More people are dying from opioid addiction than from the wars in Afghanistan and Iraq combined, or from HIV. Or gun violence. Or car accidents.

Last year, Maine experienced 376 overdose deaths, more than one per day, and of those, 313 deaths were attributed to opioids. What happens to Robin, a mother of two small children, who is now stable on Suboxone and coming to weekly groups to face what led her down the rabbit hole of addiction to begin with? What happens to John, a fisherman who no longer loses all his income to heroin but now can support his family because he’s in recovery?

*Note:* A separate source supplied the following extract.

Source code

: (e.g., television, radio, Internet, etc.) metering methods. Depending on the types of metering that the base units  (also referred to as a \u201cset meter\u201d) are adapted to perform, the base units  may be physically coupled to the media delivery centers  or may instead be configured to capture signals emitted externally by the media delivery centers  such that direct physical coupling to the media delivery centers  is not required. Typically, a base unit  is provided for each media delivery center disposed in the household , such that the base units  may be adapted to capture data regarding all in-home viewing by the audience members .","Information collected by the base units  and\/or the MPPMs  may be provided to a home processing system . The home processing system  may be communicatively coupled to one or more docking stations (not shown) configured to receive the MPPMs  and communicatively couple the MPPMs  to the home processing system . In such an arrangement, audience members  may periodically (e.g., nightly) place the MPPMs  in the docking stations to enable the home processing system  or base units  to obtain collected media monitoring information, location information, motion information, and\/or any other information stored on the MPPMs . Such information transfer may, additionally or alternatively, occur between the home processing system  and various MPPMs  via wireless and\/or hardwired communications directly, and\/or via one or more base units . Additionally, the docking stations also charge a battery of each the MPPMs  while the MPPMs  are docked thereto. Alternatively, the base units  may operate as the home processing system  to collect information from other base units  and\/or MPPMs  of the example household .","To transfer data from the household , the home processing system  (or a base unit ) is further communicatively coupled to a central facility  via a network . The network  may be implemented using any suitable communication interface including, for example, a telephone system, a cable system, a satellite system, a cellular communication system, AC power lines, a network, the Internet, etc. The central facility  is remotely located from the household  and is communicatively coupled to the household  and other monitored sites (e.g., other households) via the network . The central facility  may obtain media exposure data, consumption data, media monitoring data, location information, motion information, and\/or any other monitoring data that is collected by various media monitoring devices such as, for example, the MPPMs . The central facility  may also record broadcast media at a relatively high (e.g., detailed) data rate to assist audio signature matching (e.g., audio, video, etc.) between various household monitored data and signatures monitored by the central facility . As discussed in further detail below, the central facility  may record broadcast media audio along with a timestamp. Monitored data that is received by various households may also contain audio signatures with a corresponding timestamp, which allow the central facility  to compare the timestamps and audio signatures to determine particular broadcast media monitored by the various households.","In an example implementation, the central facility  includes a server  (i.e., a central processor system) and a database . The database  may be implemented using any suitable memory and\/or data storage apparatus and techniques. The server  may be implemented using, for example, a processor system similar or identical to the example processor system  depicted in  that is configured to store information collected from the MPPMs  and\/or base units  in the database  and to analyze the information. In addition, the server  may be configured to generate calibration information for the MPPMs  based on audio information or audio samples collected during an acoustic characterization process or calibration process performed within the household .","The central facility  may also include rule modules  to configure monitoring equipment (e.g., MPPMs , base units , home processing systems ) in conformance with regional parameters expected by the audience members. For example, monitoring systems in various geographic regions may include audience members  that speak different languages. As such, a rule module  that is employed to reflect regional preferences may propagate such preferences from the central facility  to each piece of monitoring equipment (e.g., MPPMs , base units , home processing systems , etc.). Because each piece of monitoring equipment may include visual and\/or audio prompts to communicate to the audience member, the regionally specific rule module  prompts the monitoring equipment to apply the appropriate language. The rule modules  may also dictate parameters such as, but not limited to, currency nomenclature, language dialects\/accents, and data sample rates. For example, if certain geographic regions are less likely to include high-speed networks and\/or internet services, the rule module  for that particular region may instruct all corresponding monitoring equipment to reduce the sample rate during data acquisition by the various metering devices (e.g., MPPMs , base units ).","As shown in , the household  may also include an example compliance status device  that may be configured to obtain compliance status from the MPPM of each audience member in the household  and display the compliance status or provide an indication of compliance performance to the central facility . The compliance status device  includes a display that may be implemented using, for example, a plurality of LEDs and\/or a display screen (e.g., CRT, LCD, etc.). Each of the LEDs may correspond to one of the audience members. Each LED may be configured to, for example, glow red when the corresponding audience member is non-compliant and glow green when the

The beauty of Medicaid is that the program can expand to cover emergencies like opioids or other health crises, like Zika or swine flu (or whatever the next epidemic will be).
But Medicaid cannot expand to effectively address the next emergency that is coming down the road if we cut the program by hundreds of billions of dollars and restructure it practically out of existence. Maine already reimburses at one of the lowest rates in the country, which may explain the low rate of health care providers who’ve gotten the required federal waiver to prescribe buprenorphine (only 4 percent of eligible prescribers rise to this challenge).

The proposed cuts both in the Senate health care legislation and in a budget proposal soon to be brought forward in the Republican-controlled House are a direct attack on the interests of the people of Maine. We must ask our members of Congress, Sens. Susan Collins and Angus King, and Reps. Chellie Pingree and Bruce Poliquin, to defend Maine’s most vulnerable people.


Dr. Cathleen London

 is a family medicine physician in Milbridge and state director of Doctors for America, and Deborah Weinstein is executive director of the Coalition on Human Needs, an alliance of over 100 national anti-poverty organizations.